Work instructions >> Rewrite the records below, substituting "image" for every "photograph" and changing nothing else. Omit the pictures from your answer.

[Records in a dataset]
____________
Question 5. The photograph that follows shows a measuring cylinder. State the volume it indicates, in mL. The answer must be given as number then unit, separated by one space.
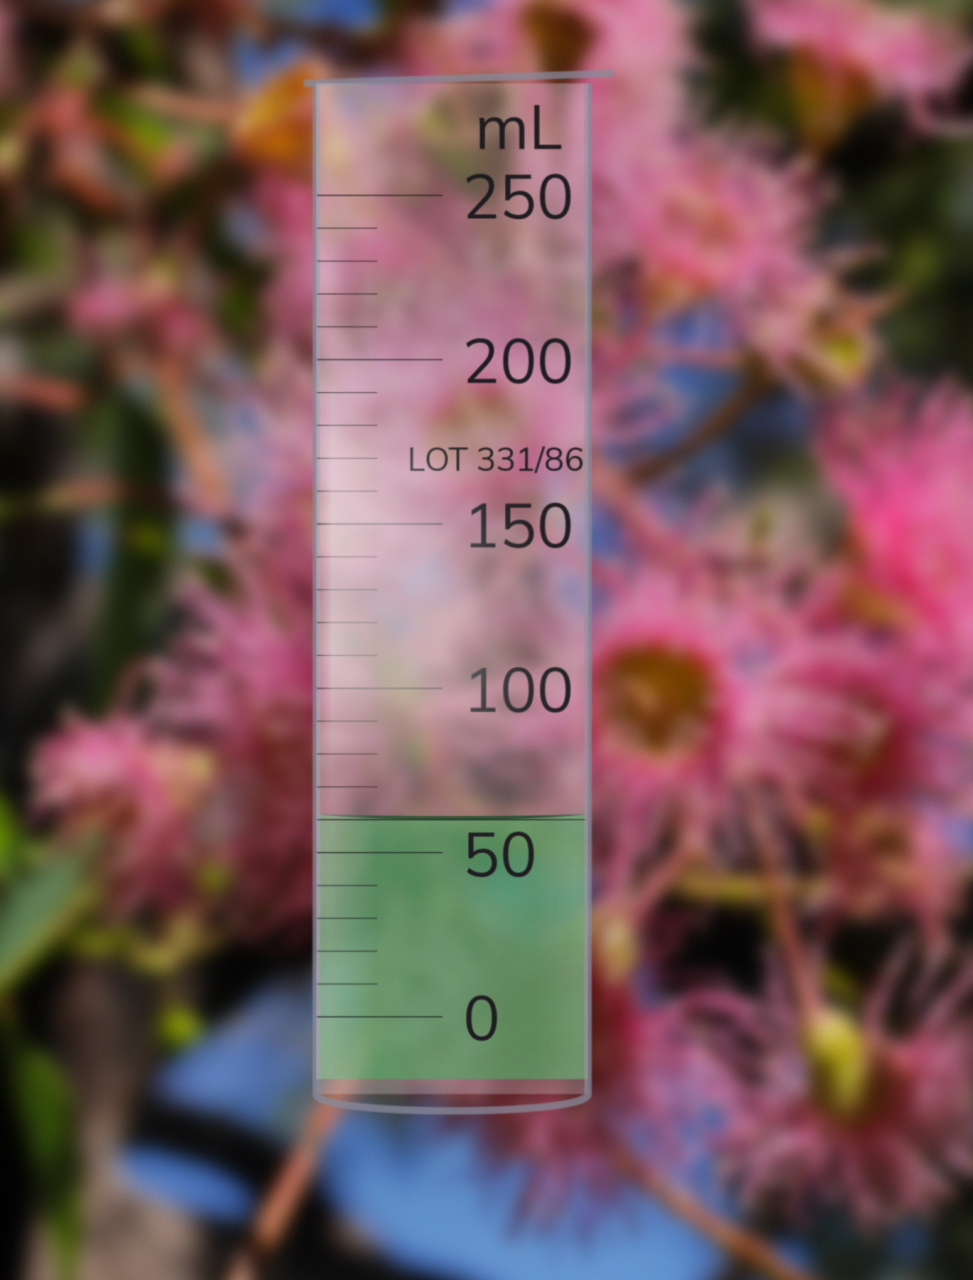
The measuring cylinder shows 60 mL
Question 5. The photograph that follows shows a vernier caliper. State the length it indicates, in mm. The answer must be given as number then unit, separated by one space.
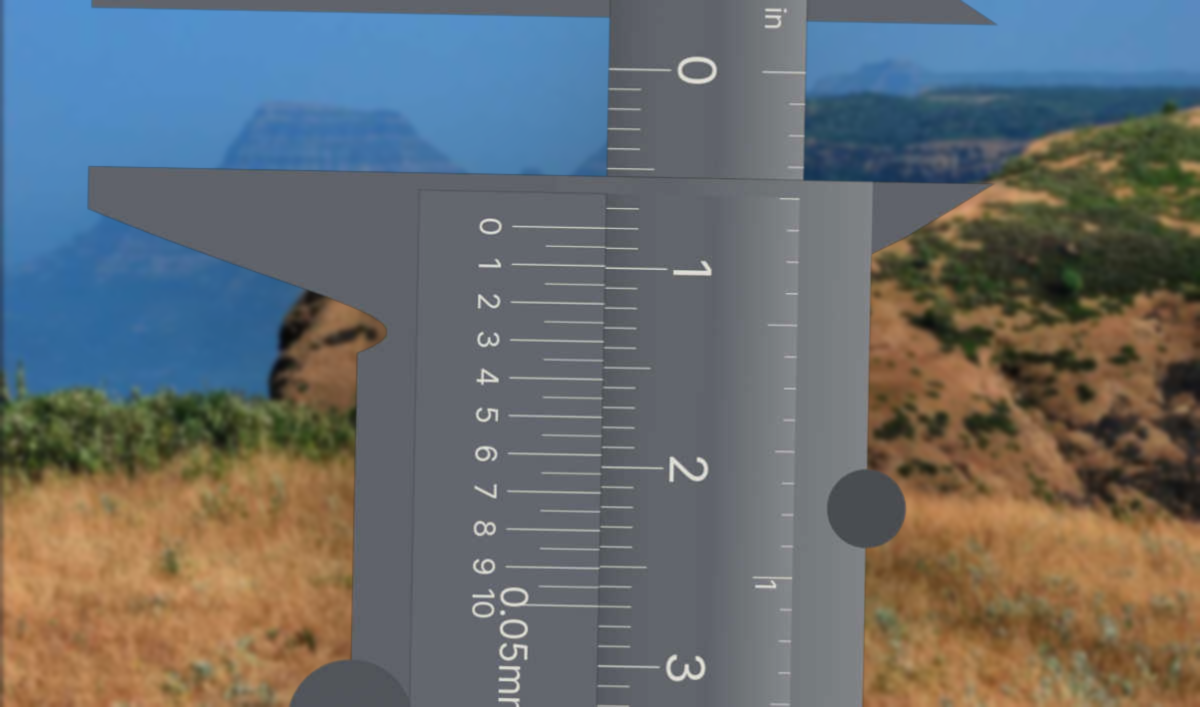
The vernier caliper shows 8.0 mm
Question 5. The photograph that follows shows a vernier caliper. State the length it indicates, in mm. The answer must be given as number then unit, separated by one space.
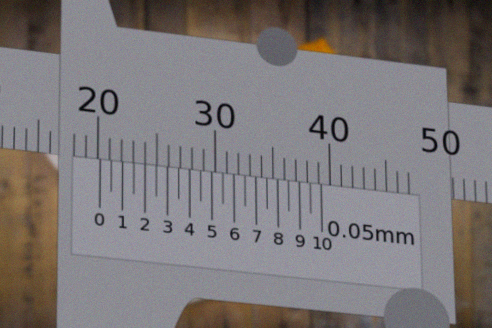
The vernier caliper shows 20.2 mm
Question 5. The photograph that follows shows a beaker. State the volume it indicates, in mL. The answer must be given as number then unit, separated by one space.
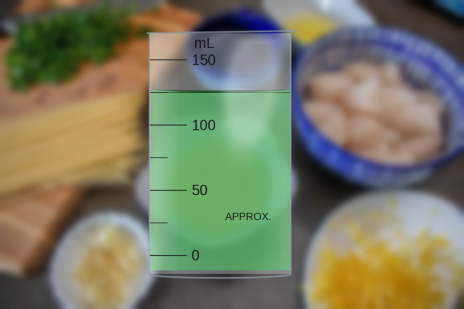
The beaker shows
____________
Response area >>
Question 5. The image that follows shows a measuring cylinder. State the volume it indicates, in mL. The answer must be given as number then unit, separated by one space.
The measuring cylinder shows 60 mL
Question 5. The image that follows shows a vernier caliper. State the length it indicates, in mm. The answer must be given as number then unit, separated by one space.
The vernier caliper shows 8.0 mm
Question 5. The image that follows shows a vernier caliper. State the length it indicates, in mm. The answer must be given as number then unit, separated by one space.
The vernier caliper shows 20.2 mm
Question 5. The image that follows shows a beaker. State the volume it indicates, in mL. The answer must be given as number then unit, separated by one space.
The beaker shows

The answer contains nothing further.